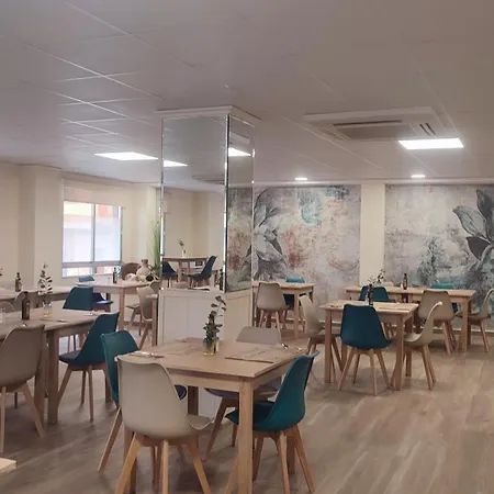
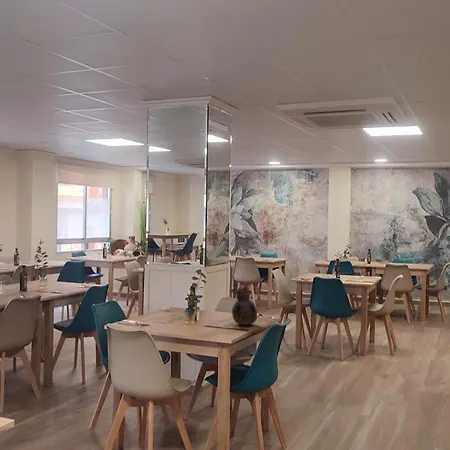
+ vase [231,287,258,326]
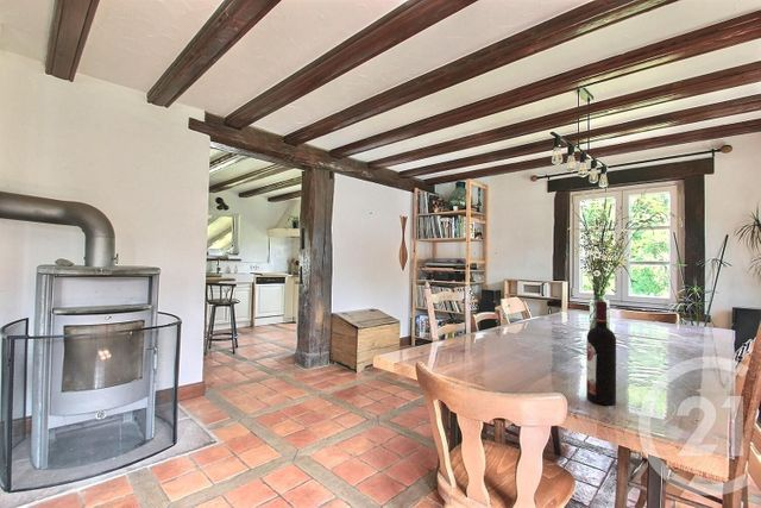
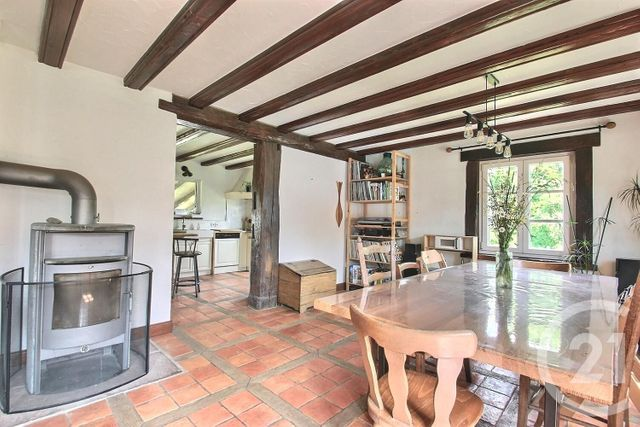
- wine bottle [585,300,617,407]
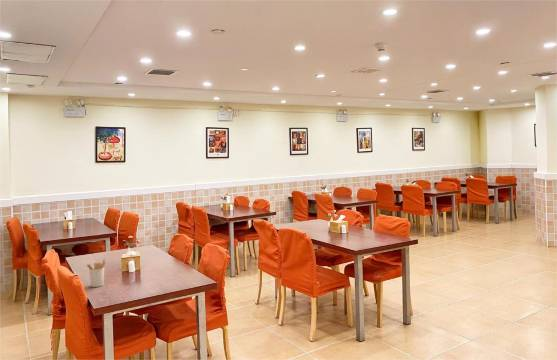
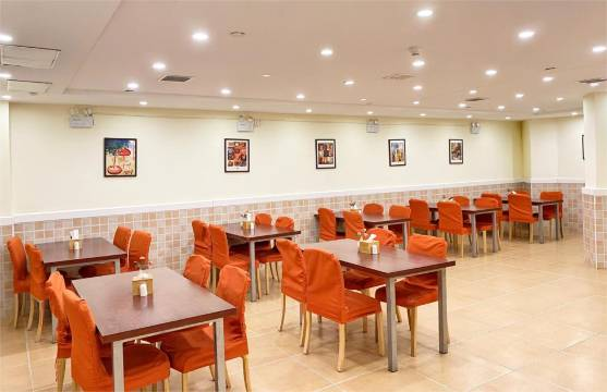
- utensil holder [86,258,107,288]
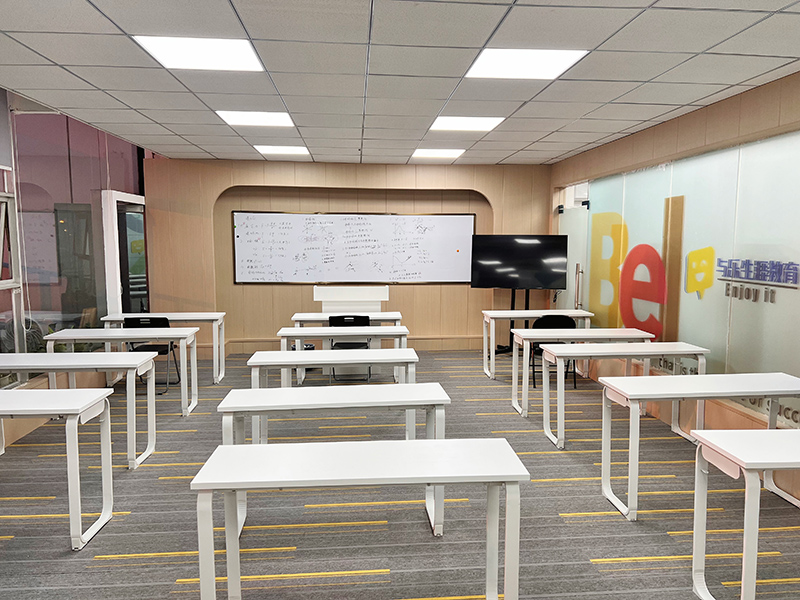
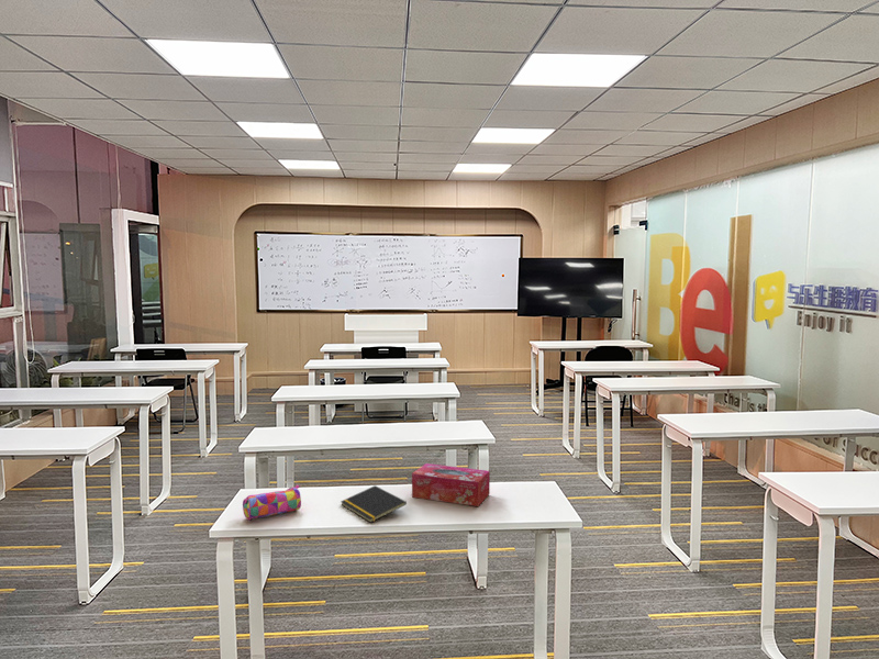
+ tissue box [411,462,491,507]
+ pencil case [242,484,302,521]
+ notepad [340,484,408,524]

▶ Task: Every line from the one that holds "- utensil holder [86,258,107,288]" to the last line of the records above goes into the answer, exactly as written; nothing else does, and no picture does either.

▶ Response:
- utensil holder [86,258,107,288]
+ tissue box [411,462,491,507]
+ pencil case [242,484,302,521]
+ notepad [340,484,408,524]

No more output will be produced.